Que du contraire ! Mais il faut cibler les enjeux là où on peut réellement faire la différence. Le choix de transport est influencé par plusieurs facteurs, tels que les caractéristiques individuelles de son mode de vie, le type de voyage, la performance de service perçue de chaque mode de transport et les variables de situation. Cela suggère la nécessité de segmenter les besoins en tenant compte des attitudes et des comportements de voyage. Les politiques qui visent à influer sur l'utilisation de la voiture doivent être ciblées sur les segments de marché les plus motivés à changer et désireux de réduire la fréquence d'utilisation de la voiture. On trouve davantage cette motivation dans le milieu urbain, pas en province ou dans les milieux semi-ruraux.
Le vrai futur de la mobilité
De plus en plus d'Européens voyageront au cours des prochaines décennies. Nous ne pouvons nier cette évidence. C'est donc principalement là où il y a le plus de gain possible qu'il faut cibler la politique de mobilité. Autrement dit, du côté des villes, où des pratiques nouvelles peuvent et doivent être encouragées, comme le vélo ou le transport public fréquent et sécurisé. Le futur n'est pas l'opposition d'un mode à un autre, mais une combinaison astucieuse de tous les modes, selon le type de déplacement, son rythme et sa période (de jour ou en soirée).

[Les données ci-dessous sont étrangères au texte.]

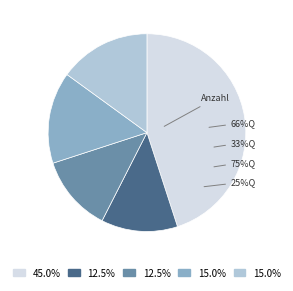

What is the largest slice in the pie chart?

Anzahl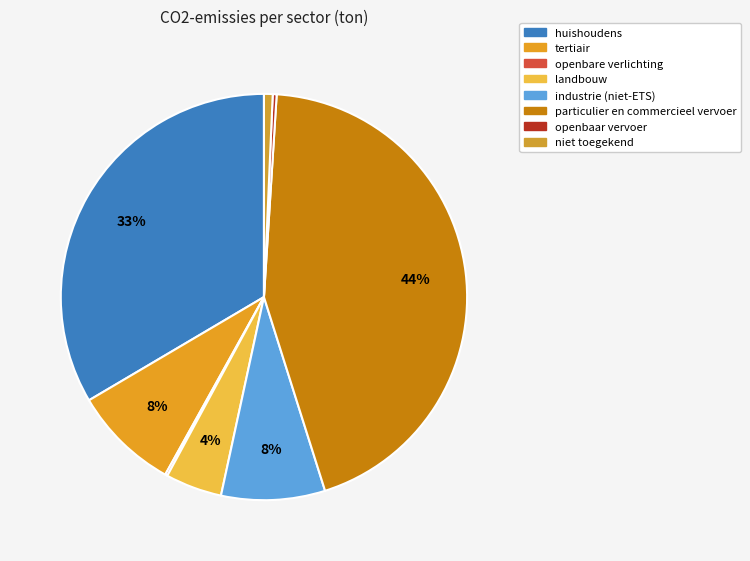

Is particulier en commercieel vervoer the majority of the pie?

No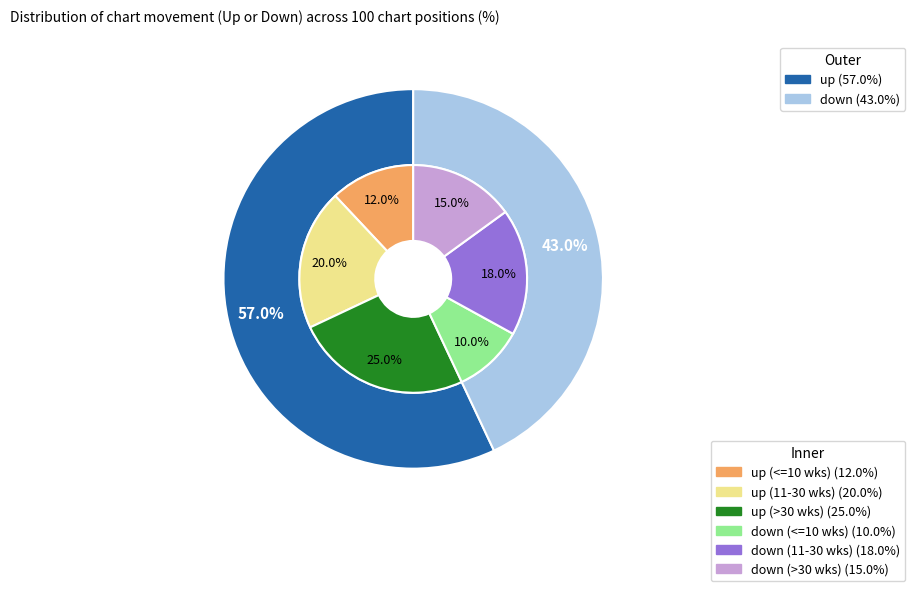

To the nearest percent, what percentage of the pie is up?

57%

L'avenir de la mobilité est une solution mixée. Nous devrons conduire des stratégies de substitution, y compris par le développement de nouvelles technologies telles que les véhicules électriques et dans une moindre mesure également la poursuite du déploiement des biocarburants durables. Revoir nos pratiques de vies ne signifie pas faire table rase de notre société moderne, cela signifie conserver le meilleur et ne changer que ce qu'il y a à changer. Les grandes théories et la diabolisation de notre mode de vie n'auront aucun impact sur les problèmes que nous voulons résoudre.